Friday, March 22, 2013

ECCO: East Coast Chamber Orchestra

The Musicians of ECCO


Your correspondent has been attending People’s Symphony Concerts (PSC) on-and-off for the past 20 years.  PSC seeks to serve the citizens of the New York area by presenting classical music performances of the highest caliber at affordable ticket prices.  I started in college and never stopped.  Some of the most moving musical experiences of my life have been at Peoples’ Symphony Concerts.

One of them was last Saturday, when I had the great pleasure of hearing ECCO: The East Coast Chamber Orchestra.  This spectacular Orchestra started in 2001, when a group of young musicians – mostly colleagues and friends from leading conservatories and music festivals across the country – envisioned the creation of a democratically-run, self-conducted chamber orchestra that would thrive on the pure joy and camaraderie of classical music making.  That joy is evident in each of their concerts, and abundantly clear in their first-ever commercial recording, which I picked up after the concert.  The CD includes Tchaikovsky’s Serenade for Strings n C Major Op. 48, Shostakovich’s Chamber Symphony in C minor, Op 110a and the exuberant and surprising La Follia Variations for String Orchestra, arranged by ECCO’s own Michi Wiancko after Francesco Geminiani’s Concerto Grosso No. 12 in D minor.  Please do yourself a favor – buy this CD.  You will not be disappointed.  In fact, you can get a better taste of ECCO on YouTube:  http://www.youtube.com/watch?v=DvUmuER6Ngc

Saturday’s concert started with a lilting performance of the Divertimento for Strings in F Major, K. 138 (1772) by Mozart (1756-1791).  This was followed by Variations on a Theme of Brank Bridge, Op. 10 (1937) by Benjamin Britten (1913-1976), which contained a great many amusing passages and considerable wit, flawed, perhaps, by the absence of a unifying emotional theme.  I have often found it curious that 20th Century composers are so identifiable by their sound, and how disjointed their emotional appeal can often be.

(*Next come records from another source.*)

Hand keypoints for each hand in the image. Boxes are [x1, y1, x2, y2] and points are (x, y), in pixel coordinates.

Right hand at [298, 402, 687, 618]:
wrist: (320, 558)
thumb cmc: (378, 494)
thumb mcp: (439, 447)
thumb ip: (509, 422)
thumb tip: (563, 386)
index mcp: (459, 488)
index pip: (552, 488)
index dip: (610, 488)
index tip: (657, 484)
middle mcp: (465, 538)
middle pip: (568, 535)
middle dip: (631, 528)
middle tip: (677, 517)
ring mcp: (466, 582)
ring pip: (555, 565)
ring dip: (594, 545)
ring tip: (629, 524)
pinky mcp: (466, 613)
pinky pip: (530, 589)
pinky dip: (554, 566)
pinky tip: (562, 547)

ECCO then provided an expert interpretation of Fantasias in 4 Parts (1680) by Henry Purcell (1659).  Baroque music has never been my particular forte (I always thought that if it was Baroque one should fix it), but this piece had, for this listener, an unusual emotional attachment and genuine sweetness at its core. 

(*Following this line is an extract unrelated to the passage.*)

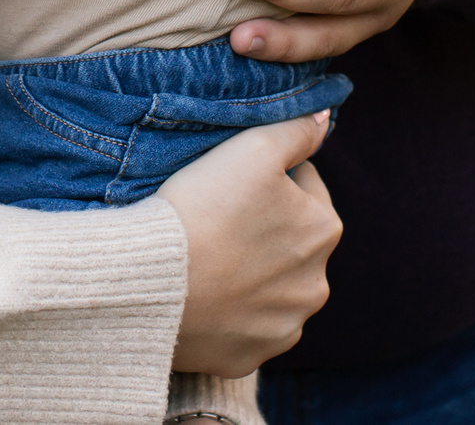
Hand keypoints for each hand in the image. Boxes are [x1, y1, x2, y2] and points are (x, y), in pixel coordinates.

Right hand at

ECCO closed the evening with another 20th Century composer, Bela Bartok (1881-1945) and his Divertimento for String Orchestra, Sz. 113 (1930).  As if fitting for the evening’s closer, the Bartok was the most moving and entertaining piece in the concert.  At turns moody, romantic and joyful, Divertimento could only have been written at that strange moment when the world prayed that war would not come while knowing, at heart, that it was inevitable.  A “Divertimento” is written to entertain both the listeners and the players, but the occasional melancholy in this piece can still be felt.  It was the last work Bartok wrote before fleeing Nazi-sympathetic Hungary.